A teoria de que o Benedictiw (Lc 1.67-79) foi um hino originalmente escrito para glorificar a Jesus, porém posteriormente aplicado a João, não tem fundamento. Obviamente, a primeira metade do hino era direcionada a Jesus, de cujo nascimento Zacarias estava bem informado (11.40), e o restante exaltava a função preparatória do próprio João. Os pais de João reconheceram desde o princípio a grandeza do parentesco entre Jesus e João (1.41 ss.). E no parentesco de Maria com Isabel, Jesus não tinha apenas um laço com a casa de Davi por meio de José (Lc 1.27; 22.4), e possivelmente por meio de Maria também (Veja Genealogia de Cristo) , mas também com a linhagem de Arão por meio de Isabel (1.36). Como descendente de Davi e de Arão Jesus estava numa posição excelente para apresentar-se como aquele que estava para vir.

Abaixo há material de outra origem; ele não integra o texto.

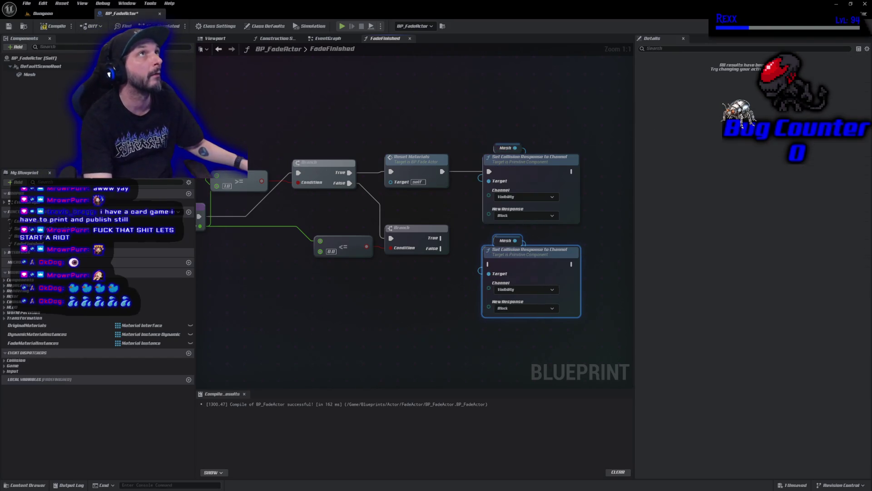
left_click_drag(441, 238, 489, 265)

A crítica radical tem procurado desacreditar o valor histórico da narrativa sobre o nascimento em Lucas. A teoria amplamente defendida é que a seção era, a princípio, um documento sobre o movimento de João Batista, enfeitado com lendas e exaltando sua posição. A seção é interpolada por uma ou duas histórias, mas deixada basicamente intacta. Existe, porém, uma completa falta de qualquer evidência para a hipótese. A criação de uma seita batista, à qual estas fontes hipotéticas são creditadas, é uma crítica pobre. Não há qualquer indicação, a não ser nas mais recentes fontes mandeanas, sem valores como história em si, de que João tenha considerado Jesus com hostilidade ou invejado sua fama e honra crescentes. Todos os fatos sugerem que tanto João quanto seus seguidores receberam com agrado o advento de Jesus, e prontamente abriram o caminho para sua liderança. O argumento é completamente circular, pois descobre na seita as fontes alegadas que são, então, atribuídas a ela. Este tipo de crítica não desacredita Lucas, mas apenas os críticos. A narrativa em Lucas traz todas as marcas de uma porção autêntica da tradição histórica selecionada pelo autor em suas pesquisas, que é geralmente creditada com substancial exatidão. Não havia motivo para fazer de João o filho de um obscuro sacerdote se não fosse assim. E muito improvável que as lendas tenham penetrado na obra de Lucas, uma fonte histórica de primeira categoria. O pessimismo sobre sua integridade é injustificado e reflete um preconceito anti-sobrenaturalista.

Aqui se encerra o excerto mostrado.